[Data excerpts]
▽
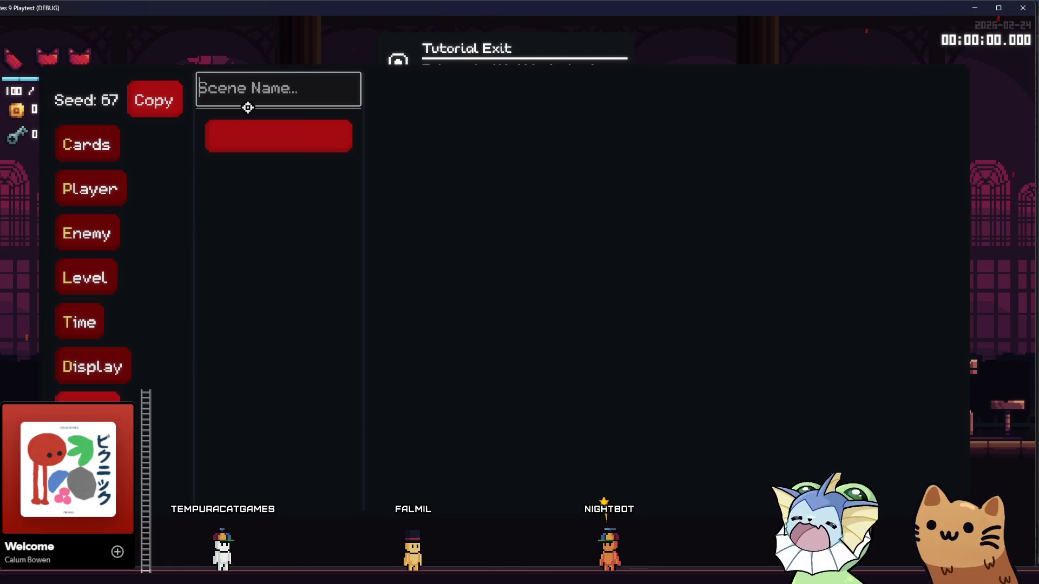
left_click(284, 132)
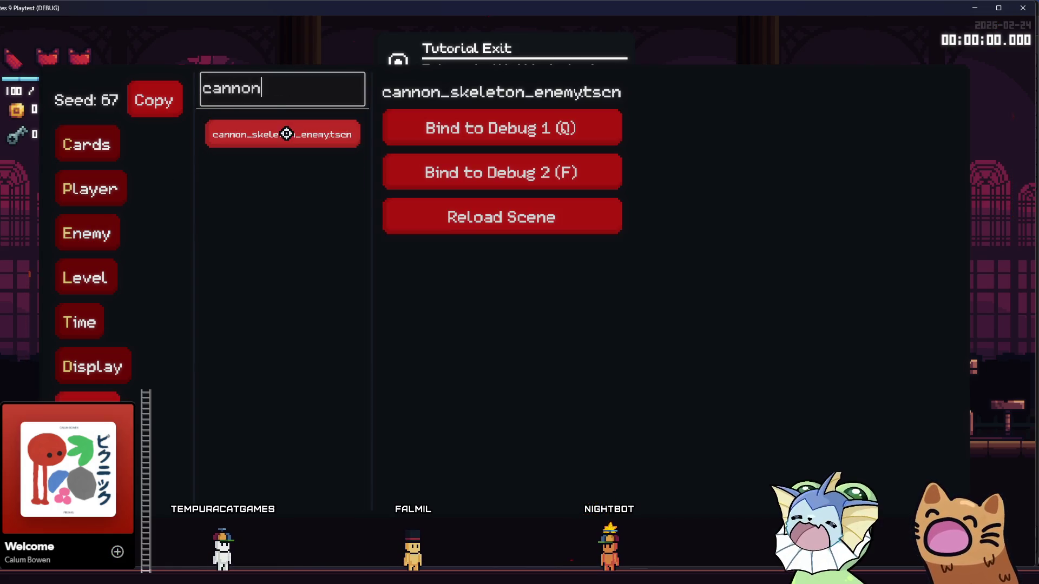
left_click(413, 128)
left_click(100, 227)
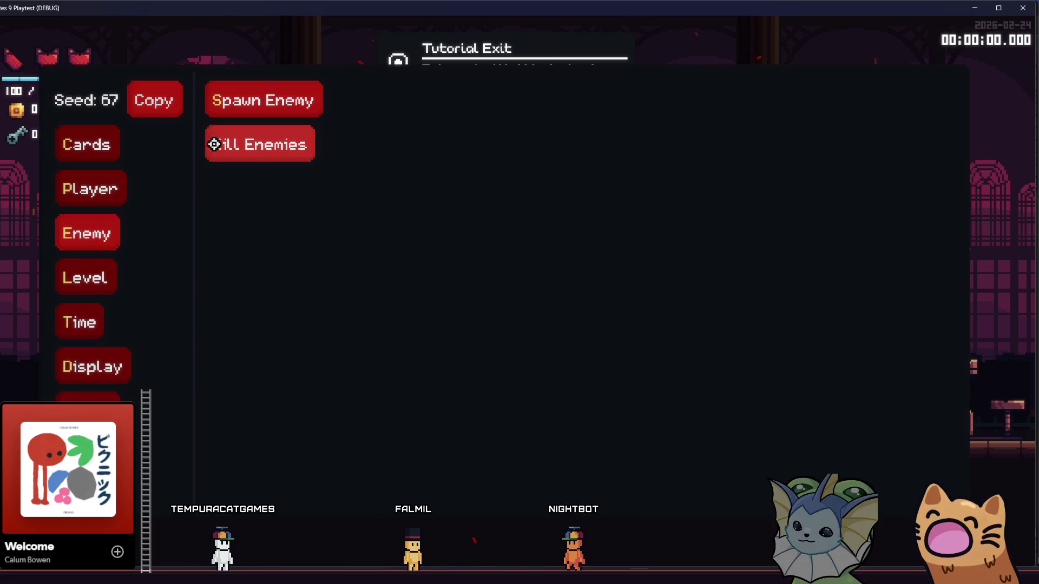
Spawn a magmaslimeenemy from the enemy list and walk the player over to it.
left_click(255, 100)
scroll(395, 205, "down", 5)
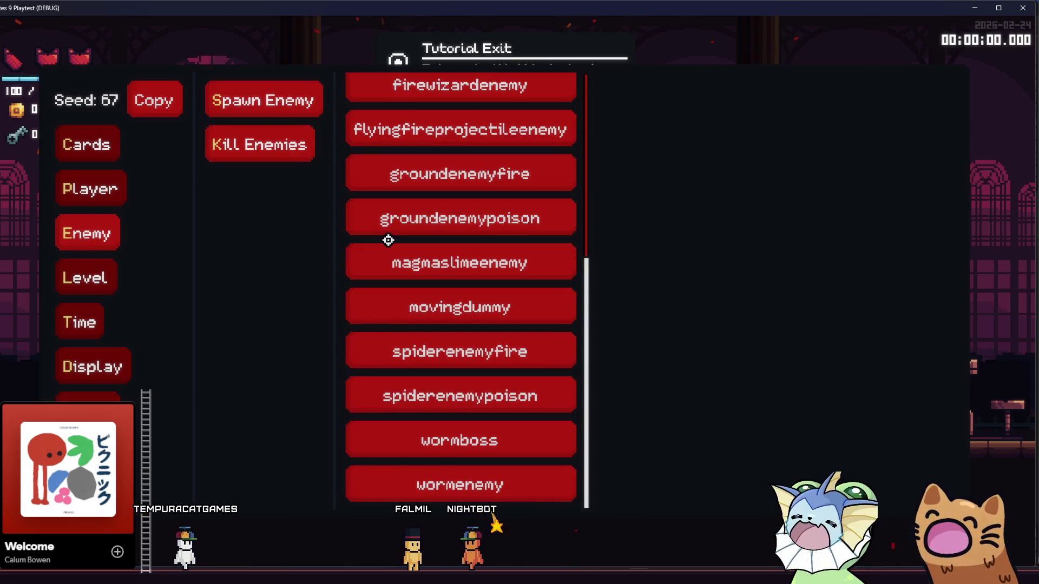
scroll(388, 238, "up", 5)
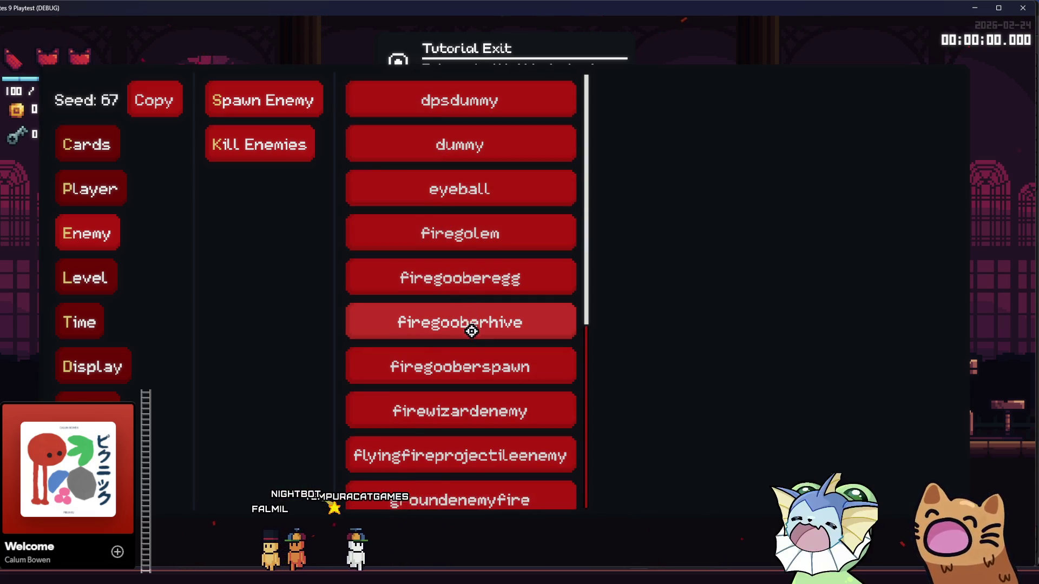
scroll(455, 408, "down", 3)
left_click(436, 410)
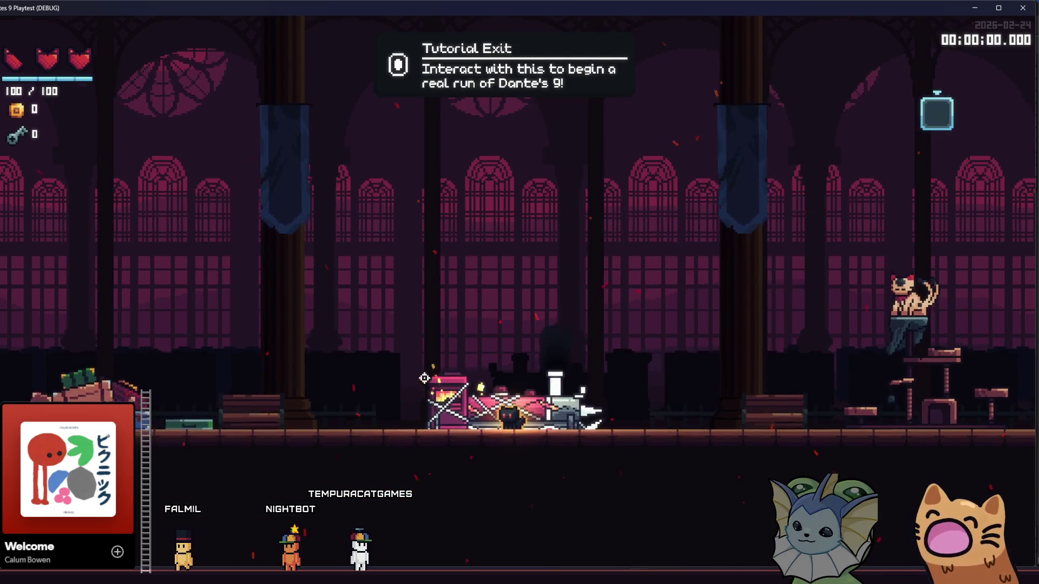
key("d")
△
§ **Exercise directions**:
Could you set down exactly, and only, the lines from the line containing "left_click(413, 128)" through the last line of the records, both included, without the pictures?

§ **Written solution**:
left_click(413, 128)
left_click(100, 227)
Spawn a magmaslimeenemy from the enemy list and walk the player over to it.
left_click(255, 100)
scroll(395, 205, "down", 5)
scroll(388, 238, "up", 5)
scroll(455, 408, "down", 3)
left_click(436, 410)
key("d")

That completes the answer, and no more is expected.